Board of Trustees Attendance Policy

Adopted by Board Resolution 2024-1 on 9 March 2024

Policy Purpose

The purpose of this policy is to set a clear, shared expectation for meeting attendance in line with trustees’ legal and fiduciary duties, as well as the governance needs of the organization.

Policy

  • Trustees are expected to attend 100% of all regularly scheduled formal board meetings (three quarterly meetings plus one retreat) each year. Physical or virtual presence counts for attendance, though in person participation is highly encouraged.
  • While attendance is not tracked for informal monthly board meetings, trustees are expected to make reasonable efforts to attend most of these meetings, especially because a significant portion of board work occurs during these virtual meetings.
  • Special board meetings are rare and reserved for non-routine matters; however, quorum must be reached in order to conduct business so trustees should make every effort to attend.
  • Committee members are expected to show their commitment to committee work by attending most of the regularly scheduled meetings. Committee members will be supplied with the meeting schedule well in advance.
  • Trustees may occasionally miss meetings due to circumstances beyond their control such as illness, travel schedules, jury duty, etc.
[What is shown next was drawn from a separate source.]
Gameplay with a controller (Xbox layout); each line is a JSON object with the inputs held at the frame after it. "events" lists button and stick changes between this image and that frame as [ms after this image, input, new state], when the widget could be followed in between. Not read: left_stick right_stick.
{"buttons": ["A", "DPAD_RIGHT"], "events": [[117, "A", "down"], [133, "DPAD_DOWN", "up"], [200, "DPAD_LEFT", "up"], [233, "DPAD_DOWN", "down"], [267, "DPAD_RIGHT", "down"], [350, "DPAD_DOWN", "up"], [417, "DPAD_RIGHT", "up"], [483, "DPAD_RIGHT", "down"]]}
These will generally be considered “excused” absences provided trustees notify the Board Chair or Committee Chair and Board Liaison of meetings they know they will miss in advance, or shortly thereafter if the absence was due to an unforeseen reason. “Silent failure” (i.e., missing a meeting without notification) will be considered an unexcused absence.

Procedure

  • Minutes of the formal and special board meetings and committee meetings will include trustees in attendance, as well as those trustees with excused/unexcused absences.
  • Trustees are fiduciaries of the organization and if it becomes apparent that the cumulative effect of missed meetings interferes with that obligation, then the Chair of the Governance Committee will initiate a conversation to determine the reason for absences. The Chair of the Governance Committee will also notify the Chair of the Board of Trustees.
    • Committee chairs may refer unexcused absences to the Governance Committee for review and action.
  • If, after an initial conversation with the Chair of the Governance Committee, any trustee remains in breach of the policy, the Chair of the Governance Committee will bring the matter to the Governance Committee at large who will then refer it to the Board of Trustees for action. Trustees also have the opportunity to resign and/or step down from a committee or the board.
  • If the absences are by the Chair of the Governance Committee, the Chair of the Board of Trustees will initiate a conversation to determine the reason for absences and will refer the matter to the Governance Committee at large who will then follow the process as previously outlined (i.e., refer the matter to the Board of Trustees for action).
  • Per the Internet Society’s Amended and Restated Bylaws, Section 3., trustees in breach of the policy may be removed by a vote of two thirds of the trustees then in office. Trustees being considered for removal shall be entitled to speak to present their case to the Board of Trustees.

Guidance and Interpretation

If you have questions about this policy or need additional guidance on how to proceed, please contact the current Chair of the Governance Committee.